ACTIVITY:
Set down the data below exactly; pictures stay out.

====================

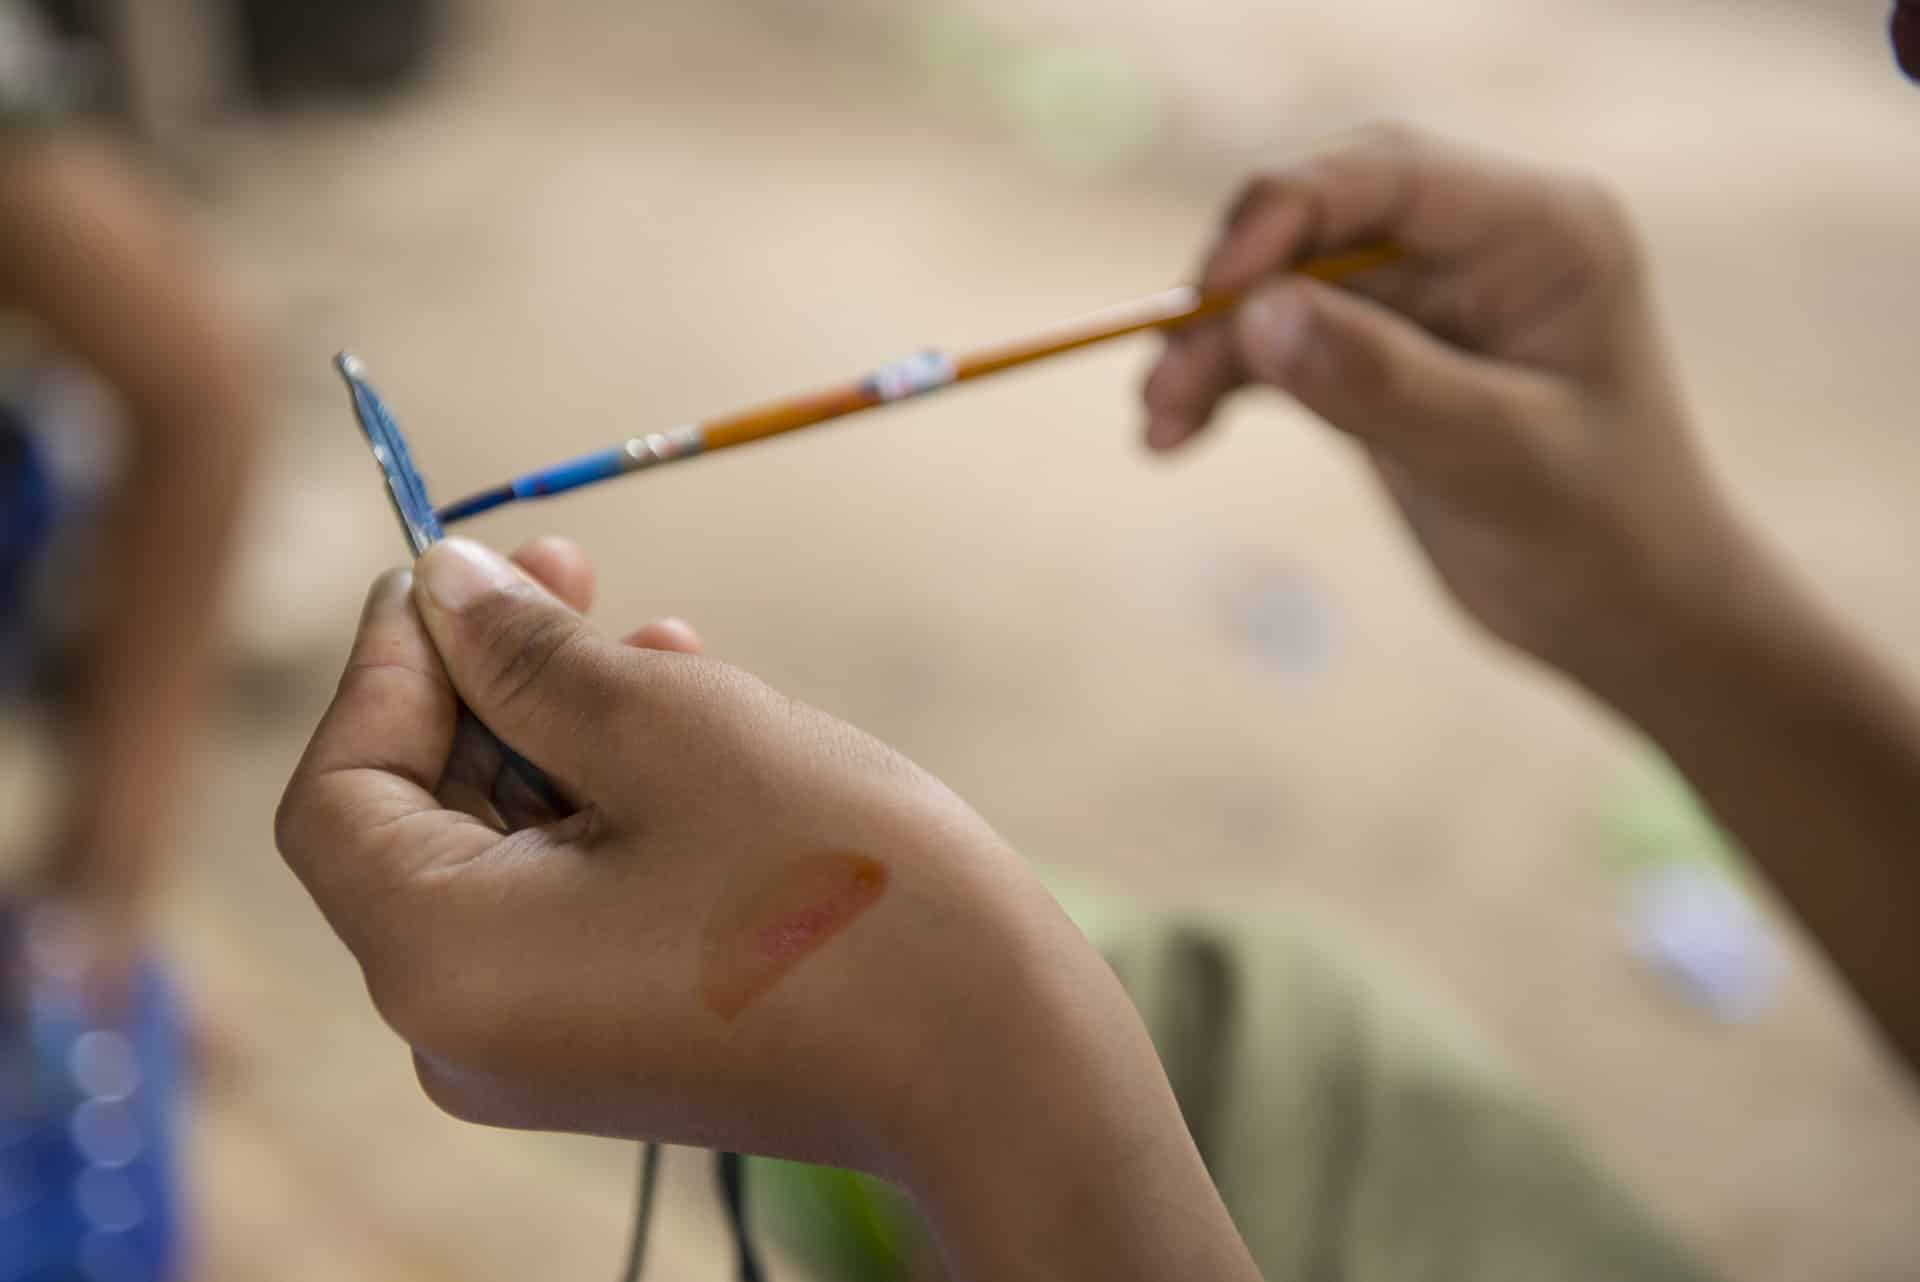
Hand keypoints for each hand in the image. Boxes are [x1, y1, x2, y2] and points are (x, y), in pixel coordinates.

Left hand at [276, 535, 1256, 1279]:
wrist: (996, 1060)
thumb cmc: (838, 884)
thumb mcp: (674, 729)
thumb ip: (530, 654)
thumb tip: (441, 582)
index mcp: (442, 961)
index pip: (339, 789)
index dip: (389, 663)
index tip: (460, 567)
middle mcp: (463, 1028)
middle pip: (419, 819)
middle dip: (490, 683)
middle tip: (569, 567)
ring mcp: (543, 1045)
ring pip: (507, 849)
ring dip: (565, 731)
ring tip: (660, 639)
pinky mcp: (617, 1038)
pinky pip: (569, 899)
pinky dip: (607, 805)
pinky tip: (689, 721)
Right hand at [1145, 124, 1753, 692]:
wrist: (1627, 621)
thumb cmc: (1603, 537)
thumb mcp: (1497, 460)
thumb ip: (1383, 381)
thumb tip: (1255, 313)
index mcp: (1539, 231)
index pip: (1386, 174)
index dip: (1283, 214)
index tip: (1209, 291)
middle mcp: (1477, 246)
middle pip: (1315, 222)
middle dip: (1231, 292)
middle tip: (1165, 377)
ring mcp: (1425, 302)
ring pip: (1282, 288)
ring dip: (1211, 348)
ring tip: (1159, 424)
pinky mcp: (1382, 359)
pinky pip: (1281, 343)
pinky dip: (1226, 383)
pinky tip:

====================

COMPLETED EXERCISE:
Hand keypoints for each hand in the image. Boxes are [x1, y1, x2, y2] and points are (x, y), in pixel coordinates.

Left hand at [276, 535, 1256, 1279]:
wrist: (996, 1060)
thumb cmc: (838, 884)
thumb mcp: (674, 729)
thumb ip: (530, 654)
thumb tip: (441, 582)
index mcp: (442, 961)
index pip: (339, 789)
index dip: (389, 663)
index tip: (460, 567)
middle mcp: (463, 1028)
middle pip: (419, 819)
middle dip: (490, 683)
middle tip: (569, 567)
ring mcp: (543, 1045)
ring pip: (507, 849)
ring dip: (565, 731)
ring tip: (660, 639)
pinky mcp: (617, 1038)
pinky pip: (569, 899)
pinky dip: (607, 805)
pinky tip: (689, 721)
Right hand at [1145, 124, 1753, 692]:
wrist: (1627, 621)
thumb cmc: (1603, 537)
thumb mcp: (1497, 460)
thumb ip: (1383, 381)
thumb tip: (1255, 313)
index mcp: (1539, 231)
index pip: (1386, 174)
index dip: (1283, 214)
index tip: (1209, 291)
middle mcp: (1477, 246)
middle pip: (1315, 222)
middle dip: (1231, 292)
middle tip: (1165, 377)
ring mcp: (1425, 302)
ring pip: (1282, 288)
ring dip: (1211, 348)
ring tip: (1159, 424)
pinky mcp: (1382, 359)
pinky pip: (1281, 343)
pinky dip: (1226, 383)
pinky tip:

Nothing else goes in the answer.